• **STORED DATA**
+---+

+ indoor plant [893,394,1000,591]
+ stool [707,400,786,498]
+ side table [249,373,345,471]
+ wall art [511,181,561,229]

+---+

Going line by line, copy the data above exactly.

• **REPLY**
+ indoor plant [893,394,1000,591]
+ stool [707,400,786,498]
+ side table [249,373,345,471]
+ wall art [511,181,561,229]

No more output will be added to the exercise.